The CKRC and the Conference had several visions. First, of a united Kenya in which people could feel a genuine loyalty to the country, because that country recognised their identities as members of particular communities with their own traditions, languages, religions and cultures, but did so in a way that enabled everyone to feel they were working towards a common goal of justice, equality and inclusion.

Second, of an active society of people who did not just vote every five years and then go to political sleep again, but were involved in decision making. Third, of a government that was effective, accountable, considered itself the servants of the people, and abandoned corruption.

Fourth, of a country that faced up to the wrongs of the past, including, particularly, land injustices, but also past discrimination and exclusion.

Traditionally, constitutions were about institutions, particularly those elected by the people. They were mostly about who got into power and how, but rather less about how that power was exercised.

True, a concept of separation of powers — allocating different types of powers to different aspects of the machinery of the state so that too much power was not allocated or exercised by too few hands — had been around for centuries. But this was a balance between different bits of the official state machinery.

Like various other modern constitutions, the Bomas draft was as much about the people as about officials and institutions. Issues of the sovereignty of the people, of who was a Kenyan, of taking a more inclusive view than in the past, and of culture were prominent.

The Bill of Rights chapter, the longest in the Constitution and perhaps the longest Bill of Rights anywhere, is about the people — what they are entitled to as human beings, but also about their obligations, because the rights are not just something you have against the state, they are also duty of all of us. Values and principles — not just in an article called “National Goals and Values” — pervaded the document, introducing almost every chapter.

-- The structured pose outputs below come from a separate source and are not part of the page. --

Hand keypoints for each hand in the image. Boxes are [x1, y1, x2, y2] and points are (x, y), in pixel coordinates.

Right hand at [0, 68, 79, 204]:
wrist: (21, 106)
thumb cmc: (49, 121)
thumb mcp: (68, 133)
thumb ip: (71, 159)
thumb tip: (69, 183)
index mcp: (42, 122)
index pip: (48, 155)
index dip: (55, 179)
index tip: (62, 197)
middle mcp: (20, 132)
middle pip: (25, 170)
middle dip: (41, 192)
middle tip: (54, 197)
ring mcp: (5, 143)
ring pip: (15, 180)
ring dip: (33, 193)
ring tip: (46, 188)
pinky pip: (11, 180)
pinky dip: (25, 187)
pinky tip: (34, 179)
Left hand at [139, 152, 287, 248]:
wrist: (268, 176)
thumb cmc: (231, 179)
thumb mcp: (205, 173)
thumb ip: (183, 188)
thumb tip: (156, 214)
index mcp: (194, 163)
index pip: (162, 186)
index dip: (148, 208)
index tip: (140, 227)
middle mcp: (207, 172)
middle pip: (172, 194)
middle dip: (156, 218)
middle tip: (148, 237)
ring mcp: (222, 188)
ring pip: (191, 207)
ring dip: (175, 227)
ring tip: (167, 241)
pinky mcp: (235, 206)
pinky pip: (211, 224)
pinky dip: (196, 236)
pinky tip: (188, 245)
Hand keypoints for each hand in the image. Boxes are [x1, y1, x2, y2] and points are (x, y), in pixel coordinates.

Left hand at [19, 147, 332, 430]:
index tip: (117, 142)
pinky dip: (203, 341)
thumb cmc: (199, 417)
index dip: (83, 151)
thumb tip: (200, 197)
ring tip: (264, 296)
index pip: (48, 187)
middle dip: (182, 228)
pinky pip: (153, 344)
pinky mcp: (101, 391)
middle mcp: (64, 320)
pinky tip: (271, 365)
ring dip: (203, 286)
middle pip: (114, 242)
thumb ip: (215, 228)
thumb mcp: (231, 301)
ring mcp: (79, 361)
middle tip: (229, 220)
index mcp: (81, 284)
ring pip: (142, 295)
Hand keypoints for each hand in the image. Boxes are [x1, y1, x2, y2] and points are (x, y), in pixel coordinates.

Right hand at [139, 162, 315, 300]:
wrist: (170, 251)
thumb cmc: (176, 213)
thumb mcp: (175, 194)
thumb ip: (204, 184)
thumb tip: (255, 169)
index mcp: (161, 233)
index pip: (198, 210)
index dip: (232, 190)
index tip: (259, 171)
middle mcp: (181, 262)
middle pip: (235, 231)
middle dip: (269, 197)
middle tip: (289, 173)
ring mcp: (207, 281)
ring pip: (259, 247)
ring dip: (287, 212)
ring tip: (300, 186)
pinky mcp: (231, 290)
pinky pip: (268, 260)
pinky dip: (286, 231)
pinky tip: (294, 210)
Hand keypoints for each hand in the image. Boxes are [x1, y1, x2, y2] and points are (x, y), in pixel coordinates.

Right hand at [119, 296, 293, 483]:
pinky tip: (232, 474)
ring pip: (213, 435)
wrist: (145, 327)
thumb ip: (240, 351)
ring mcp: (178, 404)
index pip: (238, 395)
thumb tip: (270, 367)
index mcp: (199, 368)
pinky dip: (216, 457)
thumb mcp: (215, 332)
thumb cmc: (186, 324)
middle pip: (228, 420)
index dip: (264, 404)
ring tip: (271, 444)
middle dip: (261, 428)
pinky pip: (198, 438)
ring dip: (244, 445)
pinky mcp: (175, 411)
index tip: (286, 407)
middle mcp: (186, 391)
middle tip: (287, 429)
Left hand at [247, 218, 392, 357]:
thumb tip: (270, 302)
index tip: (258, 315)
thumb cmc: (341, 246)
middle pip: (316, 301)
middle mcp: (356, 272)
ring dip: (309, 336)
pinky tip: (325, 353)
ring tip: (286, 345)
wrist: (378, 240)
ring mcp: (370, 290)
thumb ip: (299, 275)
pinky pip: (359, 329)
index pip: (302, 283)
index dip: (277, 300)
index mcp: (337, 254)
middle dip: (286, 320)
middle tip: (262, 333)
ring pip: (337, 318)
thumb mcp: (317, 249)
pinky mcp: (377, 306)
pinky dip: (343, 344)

Institutions were designed to achieve these objectives. The President would be very different from in the past: with some significant powers, but not of a policy-making kind. The Judiciary was to be revitalised and empowered to be a true guardian of the Constitution.

Devolution was to combine the function of bringing government closer to the people, enhancing democracy of an active kind while avoiding ethnic divisiveness. Past injustices were to be addressed by positive action to overcome past discrimination, and by the National Land Commission dealing with both recent and historic injustices.

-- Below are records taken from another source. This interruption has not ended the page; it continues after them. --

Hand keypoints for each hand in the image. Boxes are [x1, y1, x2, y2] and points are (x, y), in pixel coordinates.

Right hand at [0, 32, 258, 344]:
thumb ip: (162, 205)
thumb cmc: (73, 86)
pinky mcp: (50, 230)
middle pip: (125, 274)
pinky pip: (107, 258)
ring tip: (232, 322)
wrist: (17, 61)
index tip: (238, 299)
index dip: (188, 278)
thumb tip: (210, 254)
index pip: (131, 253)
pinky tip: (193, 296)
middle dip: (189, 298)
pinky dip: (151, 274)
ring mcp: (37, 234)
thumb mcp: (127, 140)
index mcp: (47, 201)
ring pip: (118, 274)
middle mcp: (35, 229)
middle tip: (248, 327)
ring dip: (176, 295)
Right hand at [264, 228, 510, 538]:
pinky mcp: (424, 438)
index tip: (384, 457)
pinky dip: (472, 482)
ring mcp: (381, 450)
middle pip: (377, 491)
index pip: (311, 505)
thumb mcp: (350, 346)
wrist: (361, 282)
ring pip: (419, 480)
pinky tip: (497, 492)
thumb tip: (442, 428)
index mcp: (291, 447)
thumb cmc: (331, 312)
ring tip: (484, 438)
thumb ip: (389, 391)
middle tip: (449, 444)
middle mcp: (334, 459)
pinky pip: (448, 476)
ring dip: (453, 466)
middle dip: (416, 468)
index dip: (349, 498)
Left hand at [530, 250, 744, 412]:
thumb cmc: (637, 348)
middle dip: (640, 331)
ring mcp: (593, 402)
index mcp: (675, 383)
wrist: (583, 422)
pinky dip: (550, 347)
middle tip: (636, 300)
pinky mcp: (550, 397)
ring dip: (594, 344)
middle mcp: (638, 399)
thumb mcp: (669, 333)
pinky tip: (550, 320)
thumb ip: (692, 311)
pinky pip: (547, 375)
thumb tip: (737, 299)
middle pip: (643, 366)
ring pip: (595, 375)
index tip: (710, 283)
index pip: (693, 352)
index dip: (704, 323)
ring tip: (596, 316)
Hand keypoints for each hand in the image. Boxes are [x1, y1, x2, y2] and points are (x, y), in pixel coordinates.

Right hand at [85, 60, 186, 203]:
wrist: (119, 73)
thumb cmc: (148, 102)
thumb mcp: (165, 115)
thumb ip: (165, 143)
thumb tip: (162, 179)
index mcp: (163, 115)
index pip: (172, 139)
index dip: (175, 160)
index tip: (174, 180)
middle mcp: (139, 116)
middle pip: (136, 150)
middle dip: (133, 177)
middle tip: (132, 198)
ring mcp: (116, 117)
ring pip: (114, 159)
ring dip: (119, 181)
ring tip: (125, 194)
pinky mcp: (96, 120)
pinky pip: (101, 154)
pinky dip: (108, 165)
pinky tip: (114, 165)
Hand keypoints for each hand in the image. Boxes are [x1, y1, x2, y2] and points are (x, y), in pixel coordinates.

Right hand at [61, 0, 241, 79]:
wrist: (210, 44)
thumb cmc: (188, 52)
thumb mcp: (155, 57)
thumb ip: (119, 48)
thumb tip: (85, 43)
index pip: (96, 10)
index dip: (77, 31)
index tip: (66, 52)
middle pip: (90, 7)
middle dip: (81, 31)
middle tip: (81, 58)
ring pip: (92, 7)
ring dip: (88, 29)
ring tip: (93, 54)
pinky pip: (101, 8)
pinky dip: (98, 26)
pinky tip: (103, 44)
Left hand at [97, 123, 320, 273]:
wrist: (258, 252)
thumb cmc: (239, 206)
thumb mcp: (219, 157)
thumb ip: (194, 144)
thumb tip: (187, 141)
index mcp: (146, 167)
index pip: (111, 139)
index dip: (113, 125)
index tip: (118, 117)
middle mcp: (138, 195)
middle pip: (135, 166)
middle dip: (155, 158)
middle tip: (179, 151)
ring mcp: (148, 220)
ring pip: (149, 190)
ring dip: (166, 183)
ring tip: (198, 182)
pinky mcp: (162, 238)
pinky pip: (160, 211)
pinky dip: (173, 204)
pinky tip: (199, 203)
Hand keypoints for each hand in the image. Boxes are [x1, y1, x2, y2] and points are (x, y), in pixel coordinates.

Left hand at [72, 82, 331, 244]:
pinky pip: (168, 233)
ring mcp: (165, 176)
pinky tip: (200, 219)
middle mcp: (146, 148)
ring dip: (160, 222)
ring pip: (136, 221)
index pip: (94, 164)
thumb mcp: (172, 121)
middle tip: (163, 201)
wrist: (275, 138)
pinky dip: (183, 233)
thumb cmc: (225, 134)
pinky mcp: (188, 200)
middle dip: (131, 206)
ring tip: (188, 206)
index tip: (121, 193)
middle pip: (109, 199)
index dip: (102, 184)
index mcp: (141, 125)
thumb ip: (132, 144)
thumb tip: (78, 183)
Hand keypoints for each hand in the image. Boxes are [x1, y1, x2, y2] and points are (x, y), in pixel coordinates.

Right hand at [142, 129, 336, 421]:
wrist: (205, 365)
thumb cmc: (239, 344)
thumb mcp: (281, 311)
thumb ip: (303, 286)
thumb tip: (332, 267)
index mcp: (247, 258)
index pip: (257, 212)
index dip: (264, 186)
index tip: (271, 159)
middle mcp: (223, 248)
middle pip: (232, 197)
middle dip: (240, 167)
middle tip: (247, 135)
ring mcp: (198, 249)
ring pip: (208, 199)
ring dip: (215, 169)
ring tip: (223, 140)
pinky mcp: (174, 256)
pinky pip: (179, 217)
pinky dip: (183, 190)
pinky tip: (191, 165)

Isn’t this all still there?

Much of this may be familiar — and quite rightly. The Bomas draft did not disappear. Parts of it — those that politicians did not like — did disappear in what became known as the Wako Draft in 2005. This was rejected in the referendum of that year.

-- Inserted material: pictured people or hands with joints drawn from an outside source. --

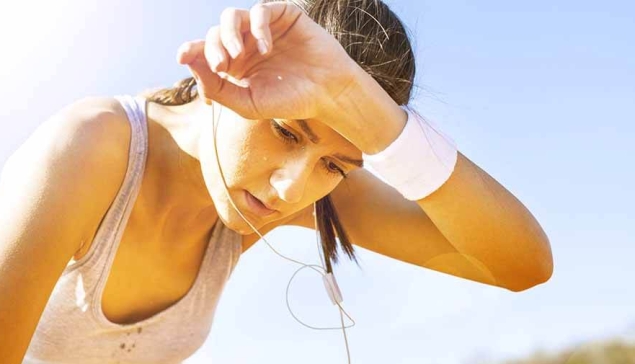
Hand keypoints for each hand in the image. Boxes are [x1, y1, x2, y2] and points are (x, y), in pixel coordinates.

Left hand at [177, 2, 357, 121]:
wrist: (328, 94)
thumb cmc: (289, 101)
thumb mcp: (248, 103)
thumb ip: (218, 89)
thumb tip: (188, 63)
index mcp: (235, 65)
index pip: (205, 52)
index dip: (191, 51)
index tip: (181, 57)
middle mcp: (245, 44)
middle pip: (214, 34)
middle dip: (211, 49)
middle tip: (222, 67)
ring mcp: (263, 28)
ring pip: (230, 17)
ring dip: (227, 34)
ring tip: (236, 56)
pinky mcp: (282, 16)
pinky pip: (260, 11)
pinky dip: (257, 27)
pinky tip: (265, 48)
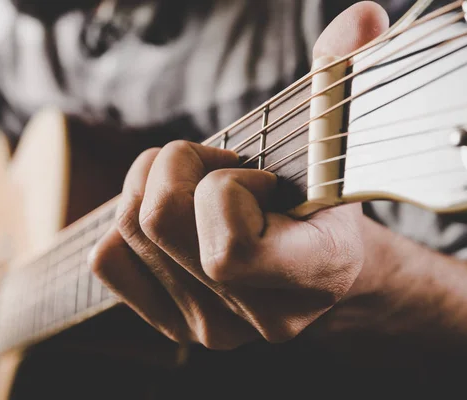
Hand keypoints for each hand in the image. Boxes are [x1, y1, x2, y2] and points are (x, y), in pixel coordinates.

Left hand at [90, 2, 388, 348]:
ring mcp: (211, 329)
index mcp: (314, 273)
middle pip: (161, 223)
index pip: (230, 248)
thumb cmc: (316, 197)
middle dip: (177, 163)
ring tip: (193, 182)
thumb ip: (341, 79)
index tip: (257, 174)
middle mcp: (258, 316)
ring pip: (129, 230)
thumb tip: (360, 16)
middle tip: (212, 160)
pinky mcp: (171, 324)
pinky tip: (169, 217)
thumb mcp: (332, 142)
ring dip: (150, 182)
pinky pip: (106, 258)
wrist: (312, 262)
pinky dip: (123, 221)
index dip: (225, 189)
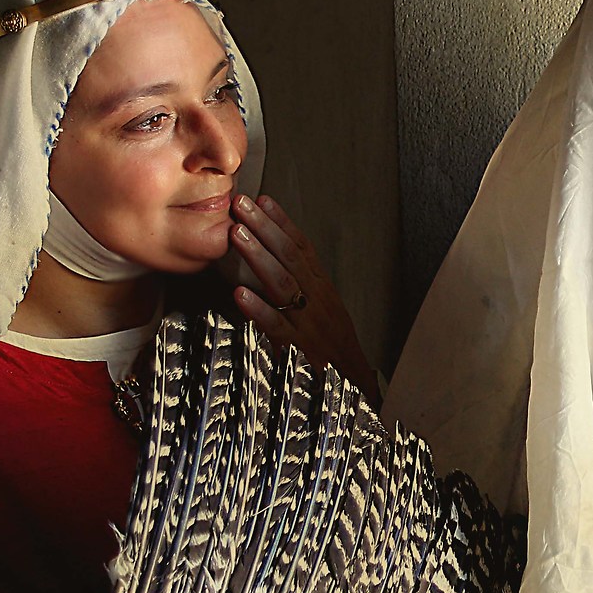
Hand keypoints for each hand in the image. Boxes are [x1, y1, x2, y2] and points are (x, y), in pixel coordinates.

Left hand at [226, 194, 381, 397]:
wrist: (355, 393)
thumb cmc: (333, 351)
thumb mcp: (324, 313)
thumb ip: (302, 288)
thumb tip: (274, 262)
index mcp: (323, 291)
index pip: (303, 249)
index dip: (282, 223)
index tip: (263, 199)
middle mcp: (318, 302)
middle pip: (291, 258)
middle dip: (265, 228)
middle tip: (241, 205)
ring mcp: (310, 325)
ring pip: (284, 284)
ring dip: (258, 257)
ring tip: (237, 234)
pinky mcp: (300, 351)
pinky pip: (277, 327)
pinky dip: (258, 310)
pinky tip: (238, 294)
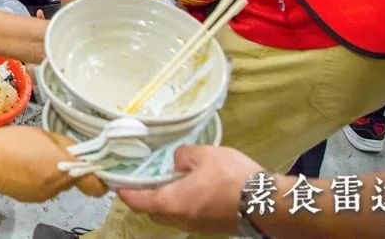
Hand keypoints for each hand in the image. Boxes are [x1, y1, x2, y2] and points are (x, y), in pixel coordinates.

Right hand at [0, 127, 106, 202]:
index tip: (96, 167)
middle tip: (54, 152)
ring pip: (60, 184)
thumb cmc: (15, 142)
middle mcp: (58, 187)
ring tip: (35, 157)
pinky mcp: (31, 198)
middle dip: (71, 168)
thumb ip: (65, 145)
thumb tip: (76, 154)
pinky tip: (26, 166)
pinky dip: (41, 178)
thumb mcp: (45, 135)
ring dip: (55, 173)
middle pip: (76, 181)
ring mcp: (44, 195)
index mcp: (64, 169)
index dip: (100, 178)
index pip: (97, 185)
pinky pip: (46, 188)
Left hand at [117, 146, 265, 234]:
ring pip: (171, 215)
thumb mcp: (202, 155)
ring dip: (167, 199)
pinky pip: (189, 216)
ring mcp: (196, 227)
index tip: (117, 181)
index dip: (124, 190)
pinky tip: (195, 186)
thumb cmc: (231, 178)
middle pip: (152, 210)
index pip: (136, 201)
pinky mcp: (211, 228)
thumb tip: (176, 161)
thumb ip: (182, 156)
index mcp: (170, 203)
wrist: (267, 203)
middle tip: (148, 175)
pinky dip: (185, 203)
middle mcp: (179, 220)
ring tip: (173, 178)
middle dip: (146, 195)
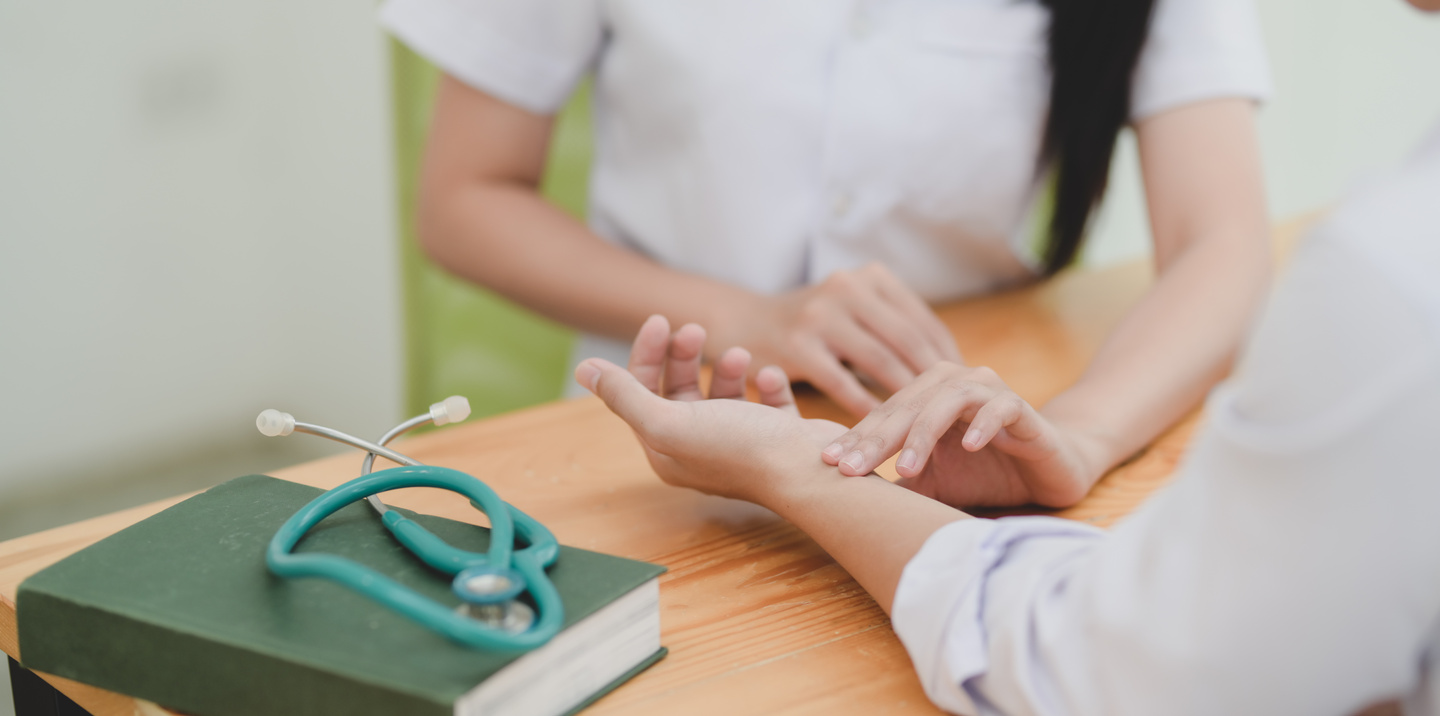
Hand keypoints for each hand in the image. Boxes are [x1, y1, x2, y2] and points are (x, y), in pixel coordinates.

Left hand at [575, 316, 848, 503]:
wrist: (812, 472)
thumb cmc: (740, 448)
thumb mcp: (669, 420)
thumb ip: (624, 395)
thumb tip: (584, 370)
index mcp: (669, 451)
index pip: (643, 395)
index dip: (646, 355)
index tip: (660, 320)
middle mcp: (701, 451)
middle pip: (681, 391)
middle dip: (686, 356)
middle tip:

After the post-election violence of 2007/8, in the settlement brokered by foreign as well as Kenyan initiatives, the idea of a new Constitution did not exactly resurface (it had never sunk entirely) but was given new impetus.

And the Bomas draft was very much the foundation of the first Committee of Experts draft in 2009. And much of it remained in their second draft.

Indeed the often-made statement that “80 per cent of the various drafts remained the same” may be true of Bomas and the final Constitution — especially if 80 per cent refers to word count. The sudden and seismic shift to a presidential system as late as May 2010 — by politicians — permeates the whole way the Constitution works, however.

The Bomas draft wasn’t perfect — no constitution can be. Some of the more creative and promising provisions of the draft presented at the conference disappeared under the impact of politicians — when they bothered to attend. An example is the recall of MPs, which did reappear in Committee of Experts’ drafts, and in the Constitution as adopted, only to be stymied by Parliament.

Prof Ghai is a constitutional lawyer and headed the Constitution of Kenya Review Commission. This article is part of a series to mark the 10th anniversary of the promulgation of the current Constitution.